February 23

What was advertised in a colonial American newspaper 250 years ago today?

Feb 23 - 2:23:1768 South-Carolina Gazette and Country Journal
South-Carolina Gazette and Country-Journal (February 23, 1768).

“FINE BOHEA TEA.”

William Greaves opened his advertisement by announcing that he sold “FINE BOHEA TEA, At twenty-seven shillings and six pence per pound.” The format distinguished it from other advertisements for consumer goods and services that ran in the South-Carolina Gazette and Country Journal in the late 1760s. Advertisers tended to follow certain conventions when they wrote copy, but Greaves experiments with something different. That variation likely drew greater attention to his advertisement.

Advertisements, especially list-style advertisements that enumerated an assortment of merchandise, in the South-Carolina Gazette and Country Journal and other newspapers usually opened in one of two ways. Some merchants and shopkeepers used their own names, all in capital letters, as a headline, followed by a description of their origins of their goods or their location as a distinct section of text, and then the list of goods in stock. Such was the case in an advertisement that advised readers “JAMES McCALL, HAS just imported in the London, Captain Curling, and the Mary, Captain Gordon, from London, and Indian King, Captain Baker, from Bristol, a large supply of GOODS, amongst a great variety of other articles.” McCall’s advertisement then listed scores of items. Similarly, “WILLIAM WILLIAMSON, In Broad-street, next door to Mr. Lockwood’s watchmaker, &c. hath received per consignment, for sale” several sorts of spirits. Each of these advertisements was divided into three segments, each of them familiar to reader, each of them with a purpose easily identifiable.

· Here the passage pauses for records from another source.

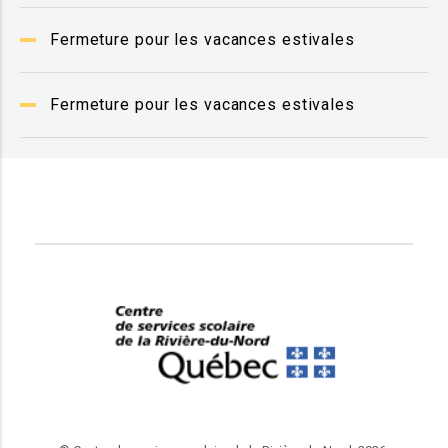
Fermeture pour les vacances estivales
Fermeture pour les vacances estivales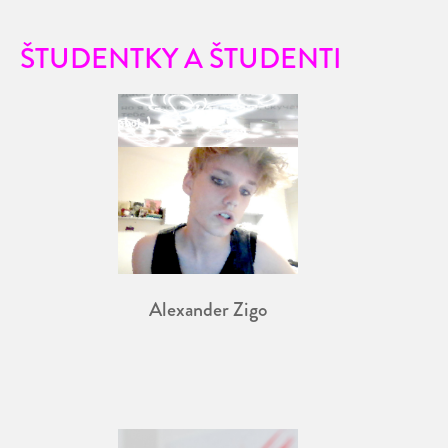
ŠTUDENTKY A ŠTUDENTI
Alexander Zigo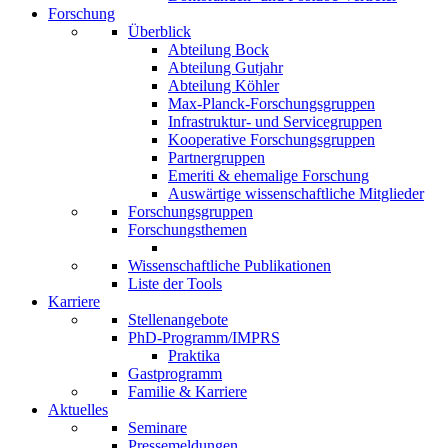
Forschung
Überblick
Abteilung Bock
Abteilung Gutjahr
Abteilung Köhler
Max-Planck-Forschungsgruppen
Infrastruktur- und Servicegruppen
Kooperative Forschungsgruppen
Partnergruppen
Emeriti & ehemalige Forschung
Auswärtige wissenschaftliche Mitglieder
Forschungsgruppen
Forschungsthemen
Wissenschaftliche Publikationen
Liste der Tools
Karriere
Stellenangebote
PhD-Programm/IMPRS
Praktika
Gastprogramm
Familie & Karriere
Aktuelles
Seminare
Pressemeldungen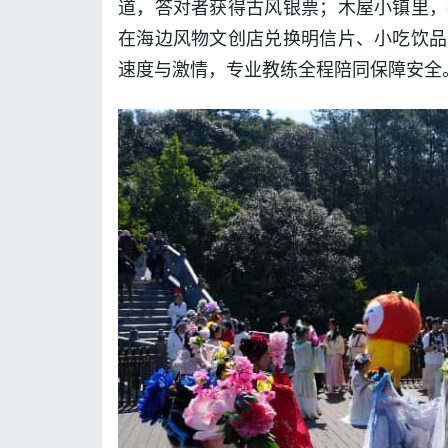
道，答对者获得古风银票；木屋小镇里，
在海边风物文创店兑换明信片、小吃饮品
速度与激情，专业教练全程陪同保障安全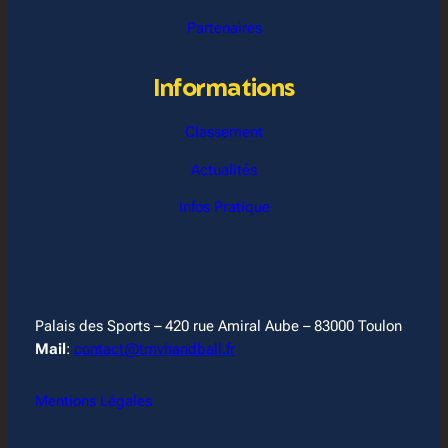
Partenaires
Informations
Classement
Actualités
Infos Pratique
Palais des Sports – 420 rue Amiral Aube – 83000 Toulon
Mail
:
contact@tmvhandball.fr
Mentions Légales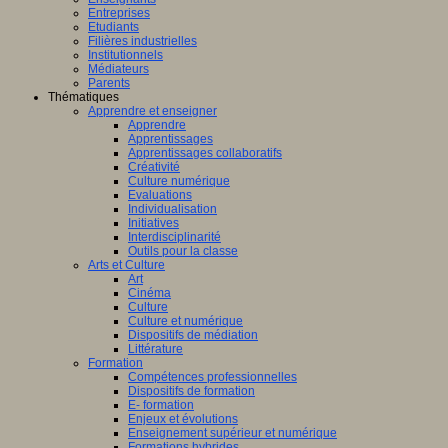
Entreprises
Etudiants
Filières industrielles
Institutionnels
Médiateurs
Parents
Thématiques
Apprendre et enseigner
Apprendre
Apprentissages
Apprentissages collaboratifs
Créativité
Culture numérique
Evaluations
Individualisation
Initiatives
Interdisciplinarité
Outils pour la classe
Arts et Culture
Art
Cinéma
Culture
Culture et numérique
Dispositifs de médiation
Littérature
Formation
Compétences professionnelles
Dispositifs de formation
E- formation
Enjeux et évolutions
Enseignement supérieur et numérique
Formations hybrides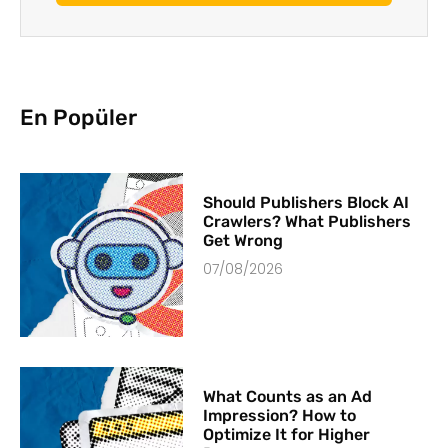
En Popüler
Should Publishers Block AI
Crawlers? What Publishers
Get Wrong
07/08/2026
What Counts as an Ad
Impression? How to
Optimize It for Higher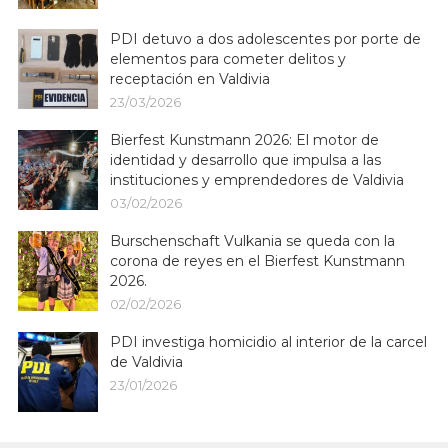
PDI detuvo a dos adolescentes por porte de
elementos para cometer delitos y
receptación en Valdivia
23/03/2026
Bierfest Kunstmann 2026: El motor de
identidad y desarrollo que impulsa a las
instituciones y emprendedores de Valdivia
03/02/2026
Burschenschaft Vulkania se queda con la
corona de reyes en el Bierfest Kunstmann
2026.
02/02/2026
PDI investiga homicidio al interior de la carcel
de Valdivia
23/01/2026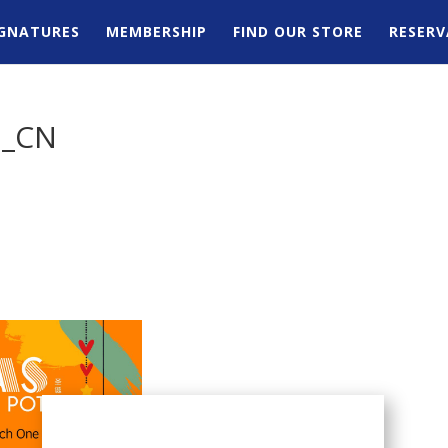
IGNATURES
MEMBERSHIP
FIND OUR STORE
RESERV
1_CN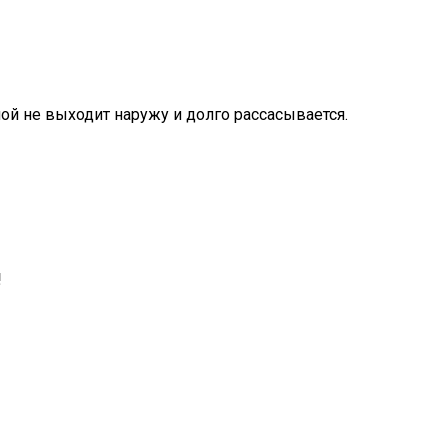
ой не выходит наружу и долго рассасывается.
!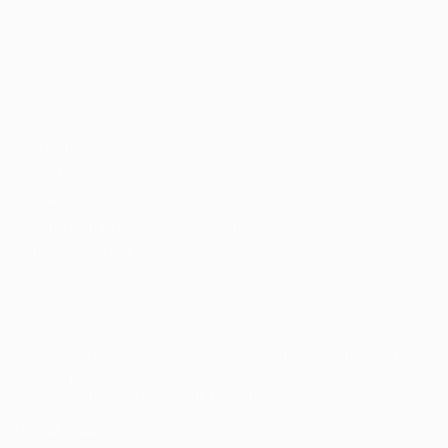
Gestão de Vagas
Candidatos / Vagas
Sobre nós
Fale Conosco
Encontre sua vaga
Minha conta
Encontre Empresas e Recrutadores
Entrar/ Cadastrar
Fale conosco
Tem dúvidas ou precisa de ajuda? Nossa equipe está
pronta para atender você! Entre em contato conosco
pelo e-mail ou através do formulário disponível no site.
(85)981044140
vagas@portalvagas.com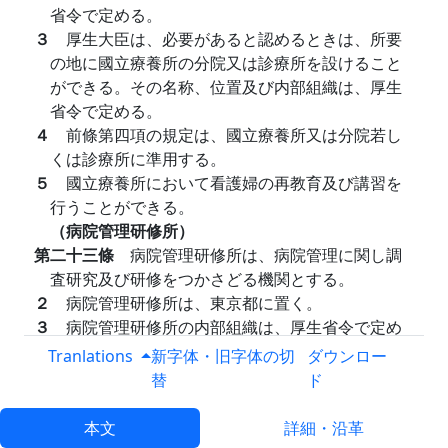
省令で定める。
３
厚生大臣は、必要があると認めるときは、所要
の地に國立療養所の分院又は診療所を設けること
ができる。その名称、位置及び内部組織は、厚生
省令で定める。
４
前條第四項の規定は、國立療養所又は分院若し
くは診療所に準用する。
５
國立療養所において看護婦の再教育及び講習を
行うことができる。
（病院管理研修所）
第二十三條
病院管理研修所は、病院管理に関し調
査研究及び研修をつかさどる機関とする。
２
病院管理研修所は、東京都に置く。
３
病院管理研修所の内部組織は、厚生省令で定め
る。
Tranlations
新字体・旧字体の切
ダウンロー
（國立衞生試驗所）
替
ド
第二十四條
國立衞生試驗所は、左に掲げる事務を
つかさどる機関とする。
本文
詳細・沿革
一
國家檢定を要する医藥品及び食品等の試驗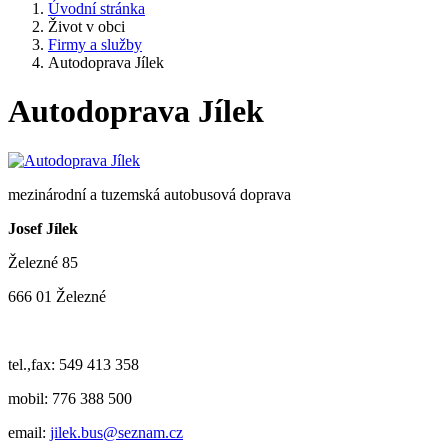
Úvodní stránka
Život v obci
Firmy a služby
Autodoprava Jílek
Autodoprava Jílek
mezinárodní a tuzemská autobusová doprava
Josef Jílek
Železné 85
666 01 Železné
tel.,fax: 549 413 358
mobil: 776 388 500
email:
jilek.bus@seznam.cz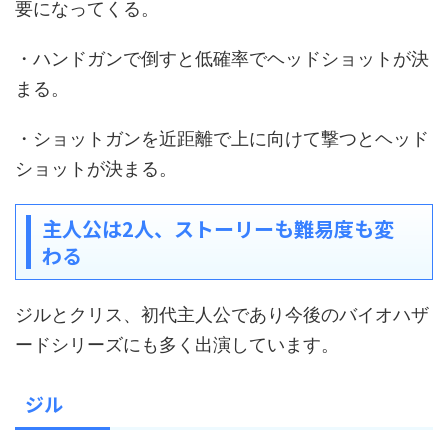
要になってくる。
・ハンドガンで倒すと低確率でヘッドショットが決
まる。
・ショットガンを近距離で上に向けて撃つとヘッド
ショットが決まる。
主人公は2人、ストーリーも難易度も変
わる
ジルとクリス、初代主人公であり今後のバイオハザ
ードシリーズにも多く出演しています。
ジル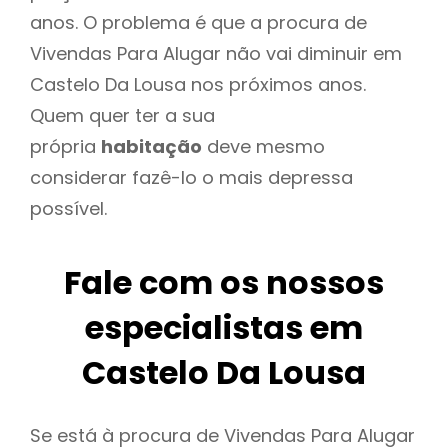
anos. O problema é que a procura de
Vivendas Para Alugar não vai diminuir em
Castelo Da Lousa nos próximos anos.
Quem quer ter a sua
própria
habitação
deve mesmo
considerar fazê-lo o mais depressa
possível.
Fale com os nossos
especialistas em
Castelo Da Lousa
Se está à procura de Vivendas Para Alugar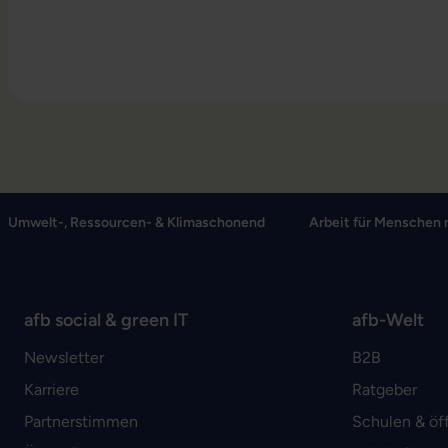
Umwelt-, Ressourcen- & Klimaschonend
Arbeit für Menschen 
afb social & green IT
afb-Welt
Newsletter
B2B
Karriere
Ratgeber
Partnerstimmen
Schulen & öf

The same was true of the other popular method for writing copy for advertisements for consumer goods and services. That format reversed the order of the first two elements. The advertiser’s name appeared as a headline, but only after introductory remarks about the origins of the goods offered for sale. For instance, an advertisement for dry goods began with “JUST imported in the ship Bacchus, Daniel Jackson, Master, from Liverpool, and to be sold by WILLIAM HARROP.” Another advertisement more simply started with “JUST IMPORTED, and to be SOLD, By NATHANIEL RUSSELL.” In all of these, the name of the advertiser appeared in larger type than any other text in the advertisement.

Greaves included the same information in his advertisement, but he used one item from among his merchandise to draw the attention of potential customers and encourage them to peruse the rest of his list of goods. Unlike the advertisements placed by his competitors, Greaves’ notice had two headlines: “FINE BOHEA TEA” at the beginning of the advertisement, followed by his name. Both appeared in all capital letters of a larger font than the remainder of the text. Rather than rely on an implicit appeal to consumer choice through publishing an extensive list of his wares, Greaves explicitly marketed one item in order to set the tone for prospective customers to read the rest of the advertisement. He underscored the quality, price, and freshness of his “BOHEA TEA” before giving any of the other information about his business that usually appeared first in advertisements. When it came to innovation, the format of this advertisement alone made Greaves’ notice distinctive, both in a newspaper crowded with advertisements and in a port city busy with commercial exchanges.